Sources: The Information (Uber CTO Praveen Neppalli Naga interview, April 2026), Exponential View (May 2026), GitHub official blog (April 2026), WebProNews, Startup Fortune, Dev.to, Redress Compliance GenAI FinOps report, Mavvrik 2025 AI Budget Survey.

Common Questions

Why did Uber burn through its AI budget so fast?

Claude Code adoption jumped from 32% to 84% of 5,000 engineers in a few months. Token-based billing means cost scales with usage intensity, not user count. Engineers running agentic loops on large codebases consumed thousands of dollars per session. There were no per-team caps and no real-time monitoring, so the first signal was the invoice.

What is the difference between token-based and seat-based pricing?

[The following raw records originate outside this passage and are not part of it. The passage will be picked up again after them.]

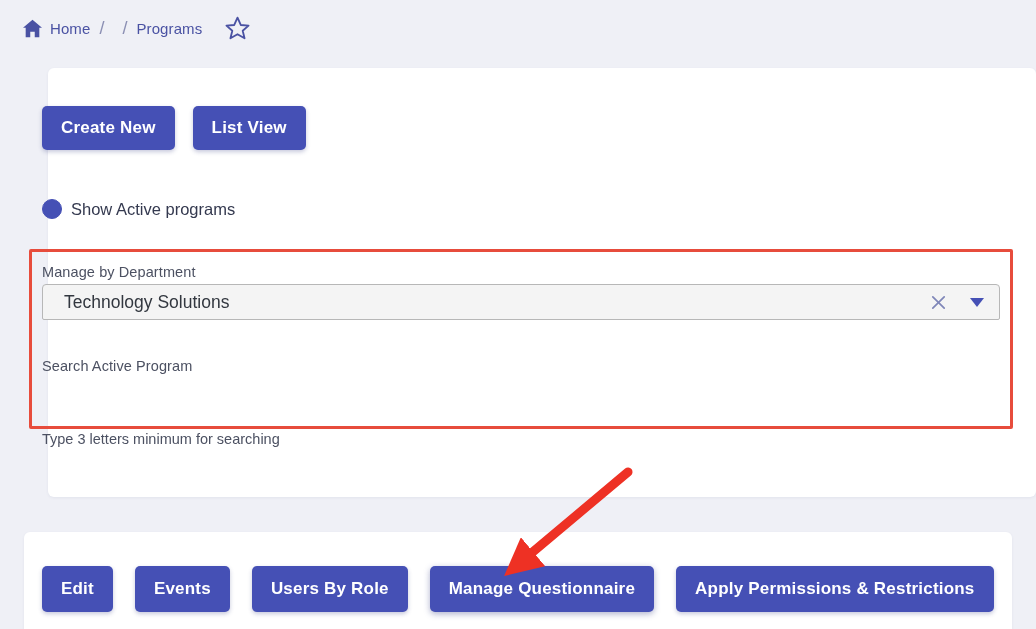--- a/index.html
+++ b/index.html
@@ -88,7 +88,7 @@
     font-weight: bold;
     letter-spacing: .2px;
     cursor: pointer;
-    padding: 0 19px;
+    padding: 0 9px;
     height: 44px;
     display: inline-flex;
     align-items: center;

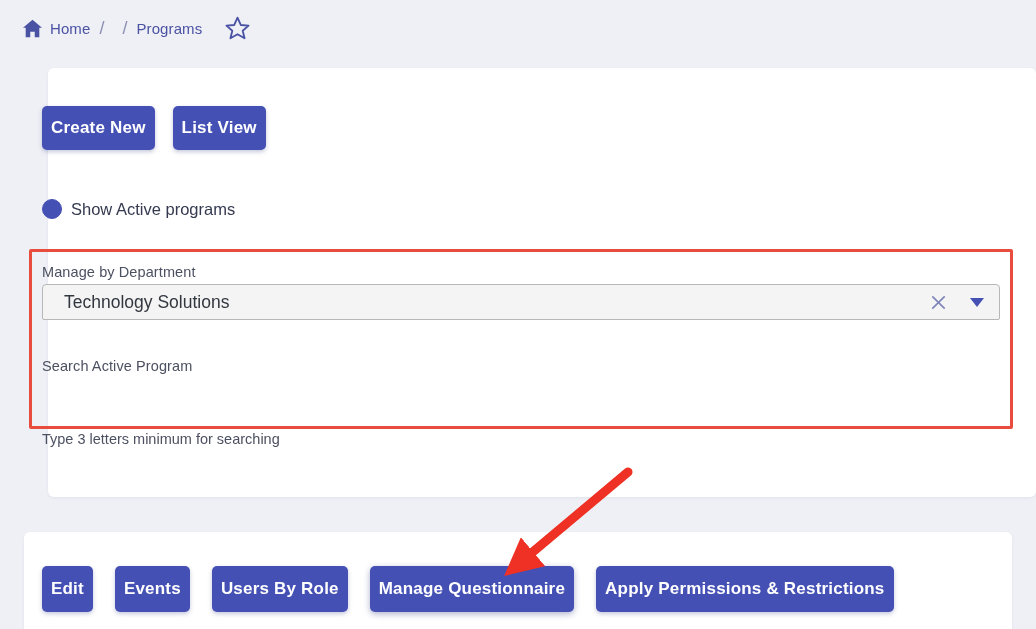--- a/index.html
+++ b/index.html
@@ -279,7 +279,7 @@
 </div>
 
 <div id="field-department" class="field">
-  <div class="field-label">Manage by Department</div>
+  <div class="field-label">Filter by Department</div>
   <div class="select-box">
     <span class="select-value">Technology Solutions</span>
     <span class="select-clear">

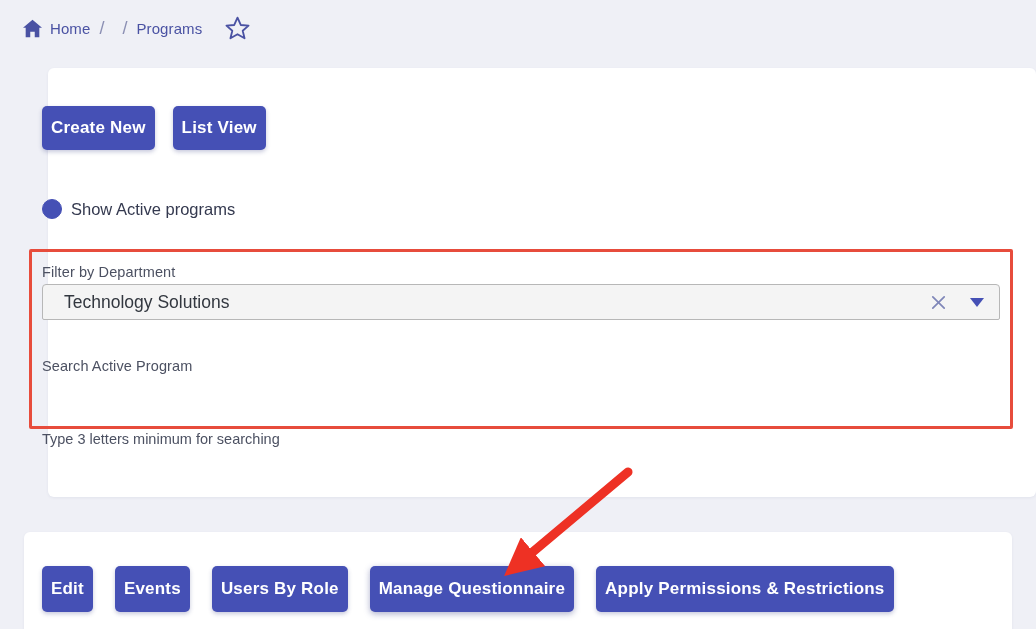--- a/index.html
+++ b/index.html
@@ -215,7 +215,7 @@
     left: 42px;
     top: 566px;
     display: flex;
-    gap: 22px;
+    gap: 15px;
     align-items: center;
   }
   #action-buttons .btn { height: 46px; font-size: 17px; }

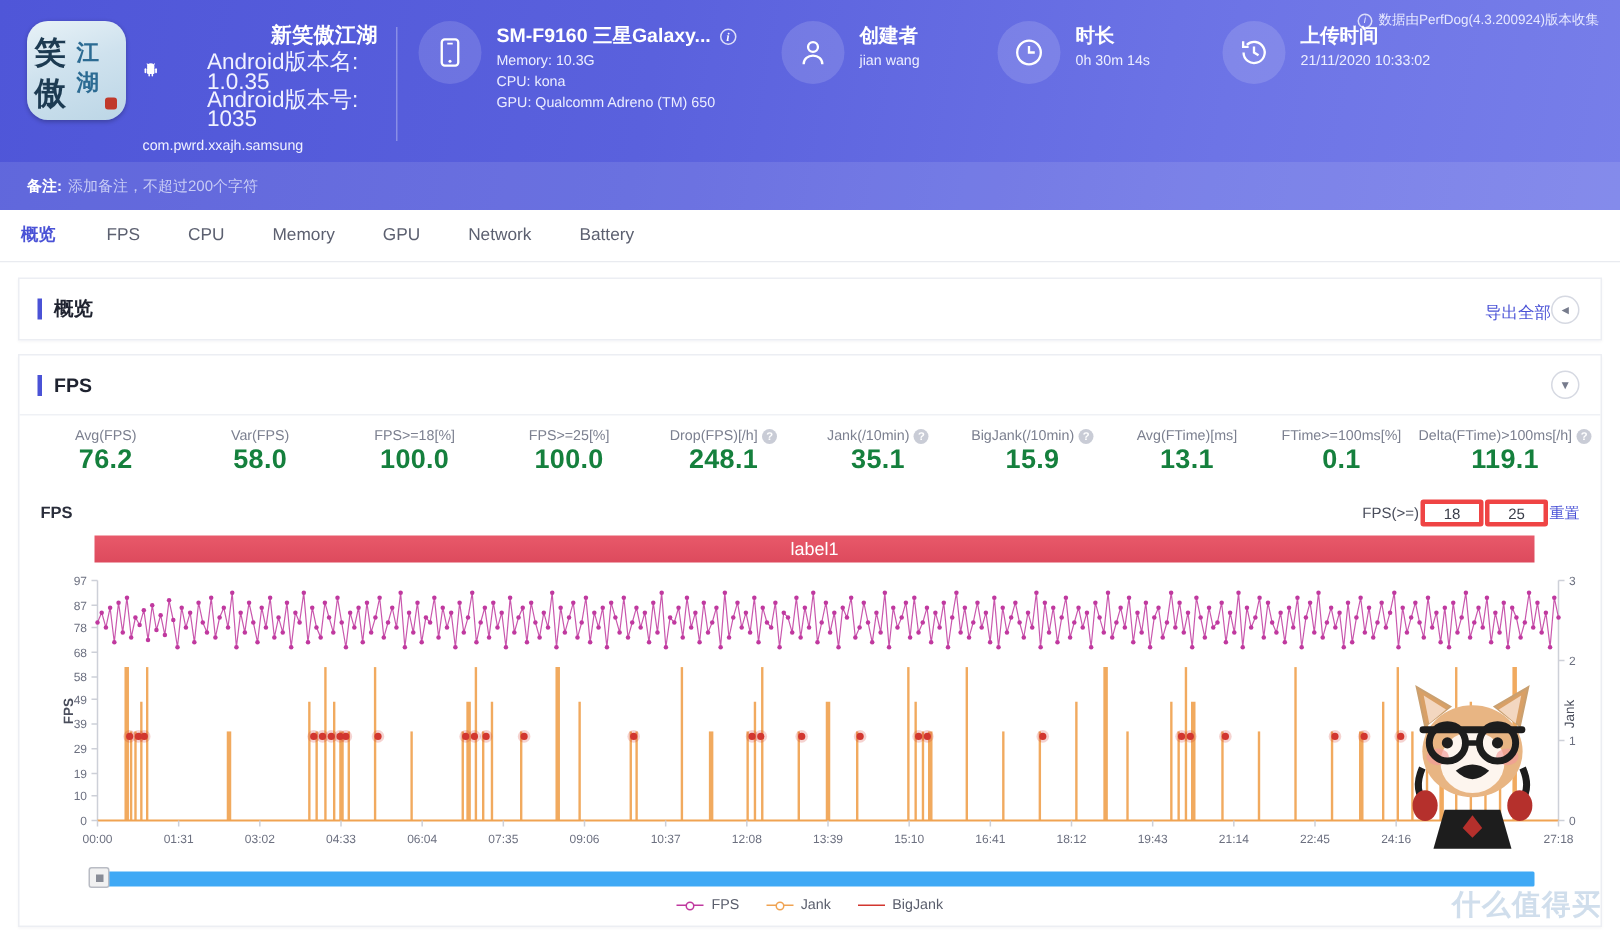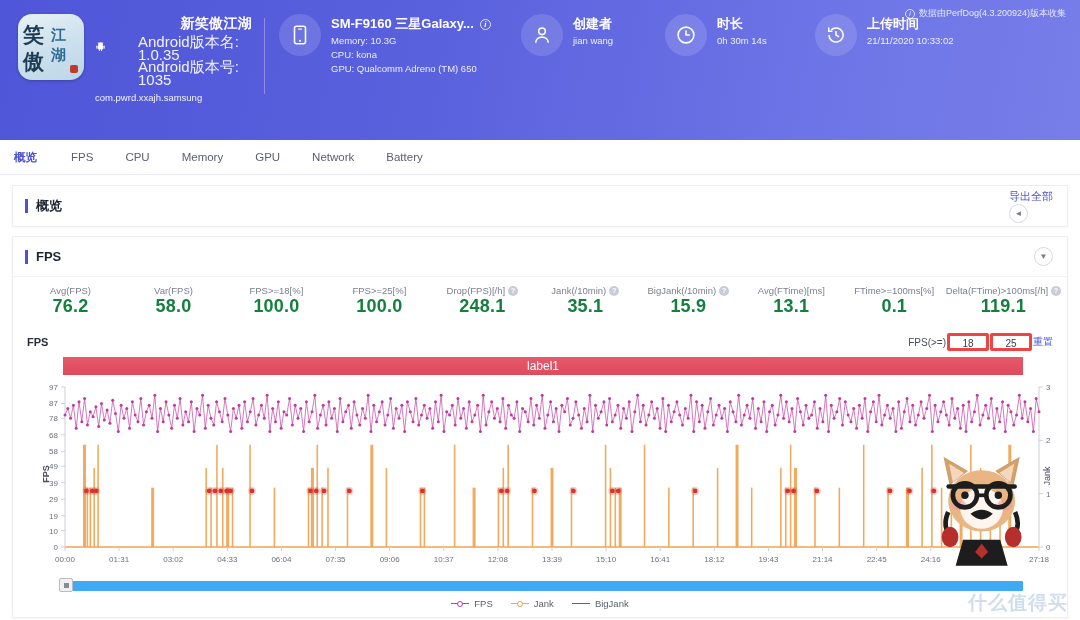--- a/index.html
+++ b/index.html
@@ -332,6 +332,10 @@
 
   </div>
 
+  <div class="remark-bar">
+    <span class="remark-label">备注:</span>
+    <span class="remark-ph">添加备注，不超过200个字符</span>
+  </div>
 </div>
 
 <div class="tabbar">

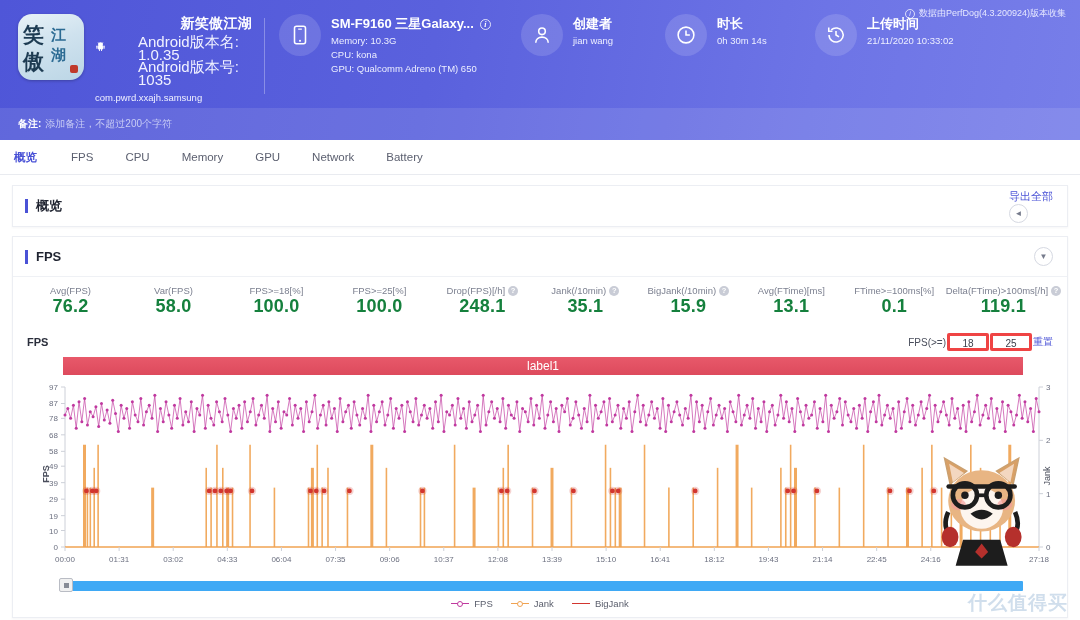--- a/index.html
+++ b/index.html
@@ -135,7 +135,7 @@
     font-size: 13px; font-weight:bold; color:#1f2330;
     border-left: 3px solid #4a52d6; padding-left: 8px; line-height:14px;
   }
-  .head-right { margin-left:auto; display:flex; align-items:flex-start; flex-direction:column;}
+  .head-right { margin-left:auto; display:flex; align-items:flex-end; }
   .link-btn { font-size: 11px; color:#4a52d6; cursor:pointer; }
   .round-btn {
     width:19px; height:19px; border-radius:50%; border:1px solid #d6d9e2;

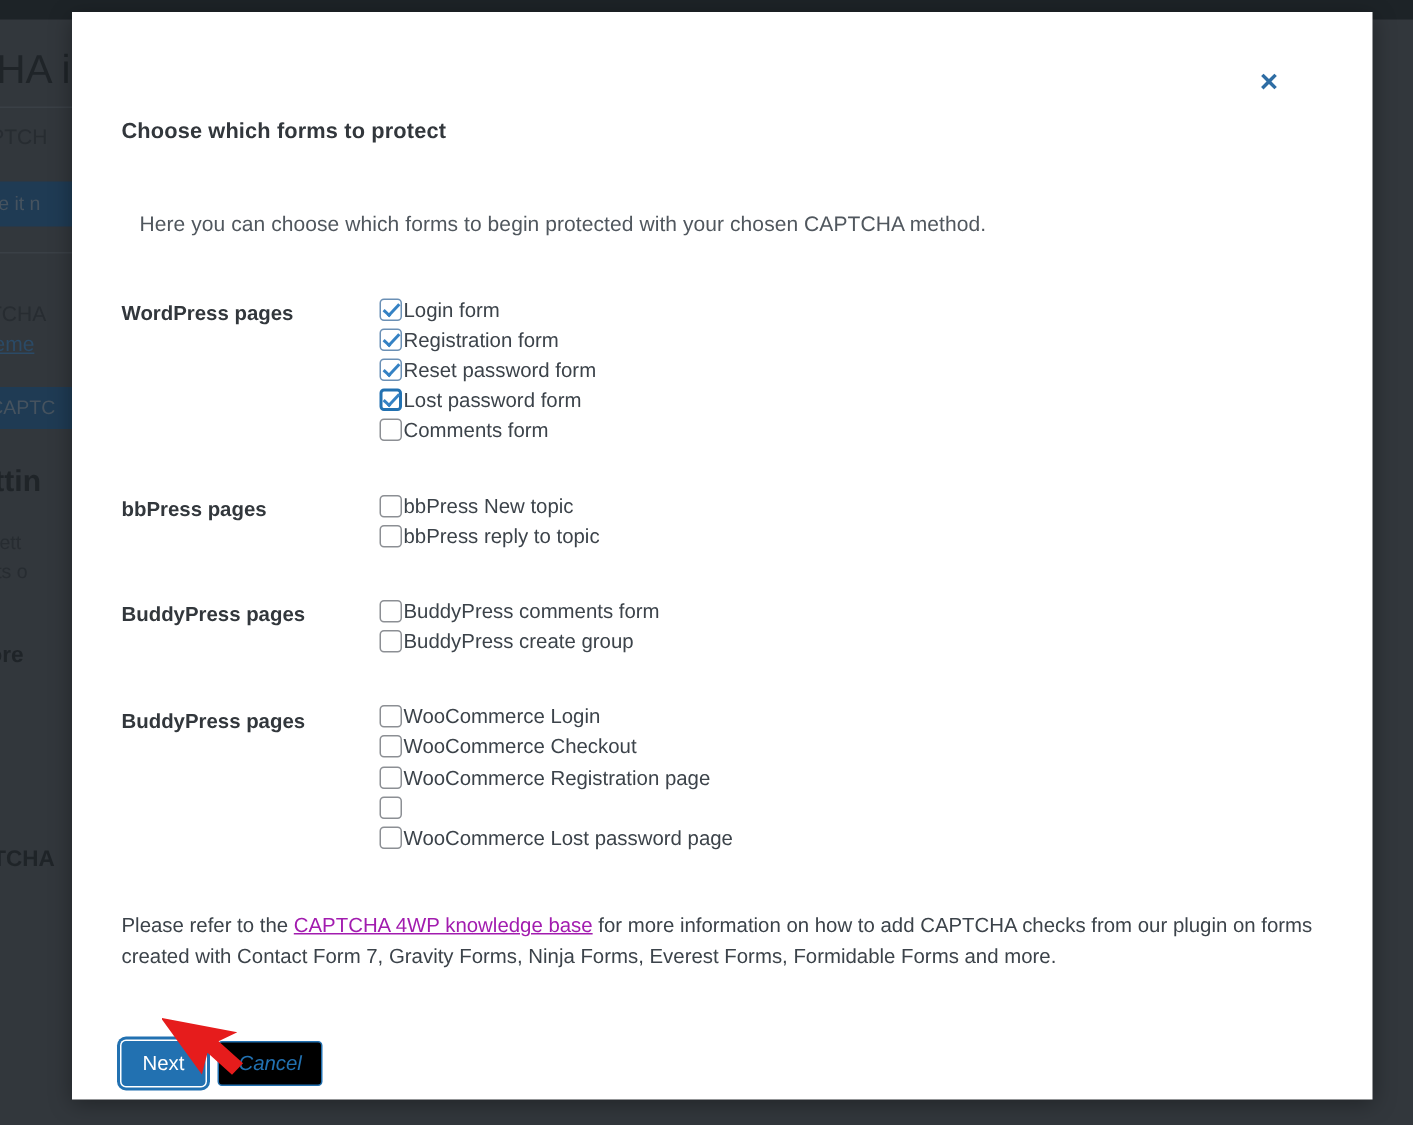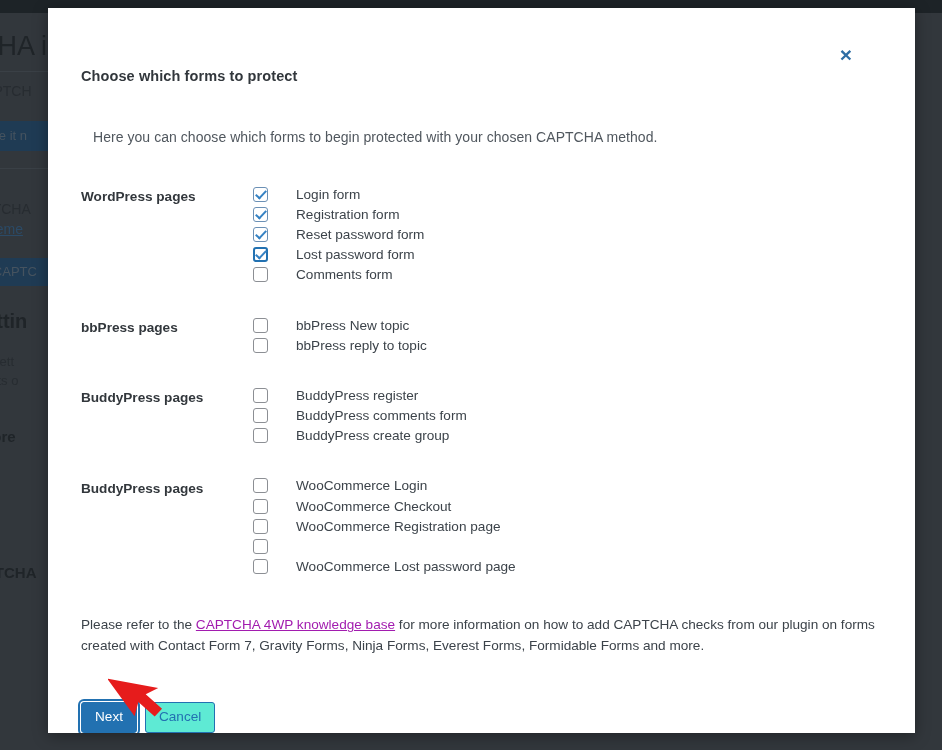--- a/index.html
+++ b/index.html
@@ -98,7 +98,7 @@
   .modal-inner {
     position: absolute;
     left: 33px;
-    top: 0;
+    top: 12px;
     right: 20px;
   }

Seat-based pricing charges a fixed amount per user per month regardless of how much they use the tool. Token-based pricing charges for every unit of text processed: input tokens read and output tokens generated. A developer doing light autocomplete costs cents per day. A developer running an autonomous agent across a large codebase can cost hundreds of dollars in an afternoon. You cannot extrapolate one from the other.

How many tokens does an agentic workflow actually consume?

A standard chat interaction uses roughly 500 to 2,000 tokens. An agentic workflow completing a multi-step task through planning, tool calls, iteration, and self-checking can consume 25,000 to 60,000 tokens. A 10-cycle reasoning loop consumes approximately 50 times the tokens of single-pass inference. Processing 128,000 tokens costs roughly 64 times more than 8,000 tokens due to attention matrix complexity.

What did GitHub do when agentic AI broke its pricing model?

GitHub paused new sign-ups for Copilot Pro and Pro+ on April 20, 2026, after agentic workloads overwhelmed the unit economics of its $10/month plan. The company's own blog stated: "it's now common for a handful of requests to incur costs that exceed the plan price." GitHub moved to usage-based billing (AI Credits) starting June 1, 2026.

Does running AI locally actually solve the token cost problem?

For high-volume repetitive tasks, yes. A quantized model running on hardware you own costs zero dollars per token after the hardware purchase. The constraint becomes VRAM and inference speed rather than billing. This works best for workloads you run repeatedly: code completion, summarization, classification, internal document search. Complex one-off reasoning tasks can stay in the cloud where frontier model quality matters.